A single 29-metre-long wooden structure organises the entire programme. At its centre, a tiered seating area accommodates presentations and public events, while two workshop spaces for adults and children unfold on either side. Lounge areas at both ends welcome visitors arriving from the museum’s two elevators, and integrated curtains allow the space to be subdivided according to changing activities throughout the day. Storage, furniture and technical requirements are incorporated within the structure itself, allowing the architecture to contain everything needed to activate the space without introducing additional elements.
This constructive logic extends to the material strategy. The entire intervention was fabricated from 224 rejected oak-veneered poplar plywood panels donated by Garnica. Although discarded during quality control because of minor manufacturing imperfections, the panels retained their full structural performance. Rather than concealing their inconsistencies, the project incorporates them into its own construction system, reflecting a practice deeply rooted in Mediterranean culture: making the most of what already exists.

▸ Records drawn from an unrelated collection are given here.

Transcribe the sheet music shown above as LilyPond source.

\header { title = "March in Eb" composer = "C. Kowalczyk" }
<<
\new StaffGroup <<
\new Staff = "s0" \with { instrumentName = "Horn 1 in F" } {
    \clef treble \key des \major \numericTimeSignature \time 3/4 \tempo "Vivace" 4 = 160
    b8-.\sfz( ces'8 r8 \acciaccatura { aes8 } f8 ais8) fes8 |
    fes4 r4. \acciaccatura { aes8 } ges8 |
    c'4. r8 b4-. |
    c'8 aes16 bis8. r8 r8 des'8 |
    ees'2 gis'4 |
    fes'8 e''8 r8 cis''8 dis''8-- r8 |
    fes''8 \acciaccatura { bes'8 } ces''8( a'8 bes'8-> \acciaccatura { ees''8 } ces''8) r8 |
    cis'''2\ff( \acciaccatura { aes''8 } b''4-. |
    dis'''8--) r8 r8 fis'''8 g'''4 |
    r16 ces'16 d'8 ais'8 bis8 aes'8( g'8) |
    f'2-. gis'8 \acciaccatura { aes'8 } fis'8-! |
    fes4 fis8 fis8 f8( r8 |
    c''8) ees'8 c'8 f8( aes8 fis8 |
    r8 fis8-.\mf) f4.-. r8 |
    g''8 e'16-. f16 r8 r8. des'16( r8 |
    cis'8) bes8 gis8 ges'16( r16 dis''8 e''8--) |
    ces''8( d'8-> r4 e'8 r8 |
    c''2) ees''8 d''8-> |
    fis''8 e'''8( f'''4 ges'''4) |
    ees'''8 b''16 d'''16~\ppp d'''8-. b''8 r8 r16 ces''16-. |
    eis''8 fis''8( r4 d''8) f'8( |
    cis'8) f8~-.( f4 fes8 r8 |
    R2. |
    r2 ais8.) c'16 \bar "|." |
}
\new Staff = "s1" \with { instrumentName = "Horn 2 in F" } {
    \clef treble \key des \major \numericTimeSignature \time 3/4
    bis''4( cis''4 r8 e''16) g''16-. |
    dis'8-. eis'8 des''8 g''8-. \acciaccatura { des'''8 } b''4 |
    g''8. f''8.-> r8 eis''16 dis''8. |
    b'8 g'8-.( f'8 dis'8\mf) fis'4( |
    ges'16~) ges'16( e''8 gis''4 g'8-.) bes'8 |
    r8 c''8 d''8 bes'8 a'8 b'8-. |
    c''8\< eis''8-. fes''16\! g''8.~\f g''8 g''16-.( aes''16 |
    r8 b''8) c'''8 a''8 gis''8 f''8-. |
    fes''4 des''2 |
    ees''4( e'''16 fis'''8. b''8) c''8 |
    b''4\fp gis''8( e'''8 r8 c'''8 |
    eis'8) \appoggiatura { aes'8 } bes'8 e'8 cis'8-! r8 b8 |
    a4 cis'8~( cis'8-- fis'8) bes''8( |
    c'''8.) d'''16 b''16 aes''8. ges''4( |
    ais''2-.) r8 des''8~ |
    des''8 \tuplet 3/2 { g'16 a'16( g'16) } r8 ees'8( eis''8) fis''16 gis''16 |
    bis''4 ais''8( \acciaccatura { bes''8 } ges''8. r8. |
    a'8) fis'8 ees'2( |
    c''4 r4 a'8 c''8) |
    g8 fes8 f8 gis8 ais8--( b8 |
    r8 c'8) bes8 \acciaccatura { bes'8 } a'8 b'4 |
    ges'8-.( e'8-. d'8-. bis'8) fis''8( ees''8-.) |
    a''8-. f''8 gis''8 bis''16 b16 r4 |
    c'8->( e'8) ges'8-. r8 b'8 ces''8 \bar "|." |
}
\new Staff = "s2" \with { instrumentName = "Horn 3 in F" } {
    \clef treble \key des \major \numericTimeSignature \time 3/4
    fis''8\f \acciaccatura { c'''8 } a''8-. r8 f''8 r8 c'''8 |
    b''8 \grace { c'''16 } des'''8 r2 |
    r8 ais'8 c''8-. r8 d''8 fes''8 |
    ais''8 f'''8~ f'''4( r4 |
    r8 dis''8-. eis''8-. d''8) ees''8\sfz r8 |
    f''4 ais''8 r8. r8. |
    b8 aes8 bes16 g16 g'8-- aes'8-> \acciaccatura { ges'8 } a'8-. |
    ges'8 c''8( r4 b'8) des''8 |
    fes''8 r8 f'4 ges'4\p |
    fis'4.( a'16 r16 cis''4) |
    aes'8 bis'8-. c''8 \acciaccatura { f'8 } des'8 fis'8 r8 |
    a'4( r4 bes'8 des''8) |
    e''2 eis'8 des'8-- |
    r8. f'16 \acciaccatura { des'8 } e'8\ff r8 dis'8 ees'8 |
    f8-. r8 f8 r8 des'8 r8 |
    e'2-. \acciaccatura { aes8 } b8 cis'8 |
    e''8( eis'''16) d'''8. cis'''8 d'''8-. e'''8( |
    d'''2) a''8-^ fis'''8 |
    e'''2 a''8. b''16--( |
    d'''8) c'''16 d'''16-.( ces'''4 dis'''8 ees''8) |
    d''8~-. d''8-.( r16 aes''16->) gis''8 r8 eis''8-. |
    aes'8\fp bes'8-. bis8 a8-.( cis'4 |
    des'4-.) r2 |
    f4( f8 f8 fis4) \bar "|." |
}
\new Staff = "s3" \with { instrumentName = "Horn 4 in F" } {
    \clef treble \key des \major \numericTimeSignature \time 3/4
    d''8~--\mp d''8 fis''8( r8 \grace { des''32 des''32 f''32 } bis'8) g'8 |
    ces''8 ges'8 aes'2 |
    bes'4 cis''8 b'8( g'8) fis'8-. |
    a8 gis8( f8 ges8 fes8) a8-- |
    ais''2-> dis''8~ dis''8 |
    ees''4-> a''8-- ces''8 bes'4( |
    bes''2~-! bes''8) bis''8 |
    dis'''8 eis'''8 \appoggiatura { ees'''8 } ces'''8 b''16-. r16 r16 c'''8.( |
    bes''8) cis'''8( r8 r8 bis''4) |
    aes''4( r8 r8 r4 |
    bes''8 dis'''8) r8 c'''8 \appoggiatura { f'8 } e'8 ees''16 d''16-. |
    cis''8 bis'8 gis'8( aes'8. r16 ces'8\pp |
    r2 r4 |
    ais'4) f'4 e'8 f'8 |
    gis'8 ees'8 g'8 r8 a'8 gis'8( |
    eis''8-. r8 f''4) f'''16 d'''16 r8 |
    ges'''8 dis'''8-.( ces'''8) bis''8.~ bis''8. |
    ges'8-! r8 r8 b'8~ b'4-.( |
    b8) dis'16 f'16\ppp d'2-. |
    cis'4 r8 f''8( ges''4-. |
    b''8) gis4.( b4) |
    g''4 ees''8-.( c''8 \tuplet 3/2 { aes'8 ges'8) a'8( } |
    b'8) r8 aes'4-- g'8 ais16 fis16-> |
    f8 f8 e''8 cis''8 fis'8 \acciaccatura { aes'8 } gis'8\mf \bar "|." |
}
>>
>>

The same approach informed the development of CrNC (Creative Numerical Control), a process that reinterprets CNC machining to reveal, rather than disguise, the material. By partially removing the thin oak veneer from the surface of each panel, the process exposes the poplar beneath, which is the material that makes up almost the entire board and usually remains hidden. Instead of applying a new texture, CrNC uncovers one that already exists, questioning conventional material values.
The furniture follows the same principles. Tables, benches and chairs are produced from the offcuts generated during fabrication, maximising the use of every plywood sheet. Designed to fit precisely within the structure, each piece can be deployed when needed and stored almost invisibly when not in use. Architecture, furniture and storage therefore become part of a single continuous system that enables the space to transform throughout the day while maintaining a coherent spatial identity.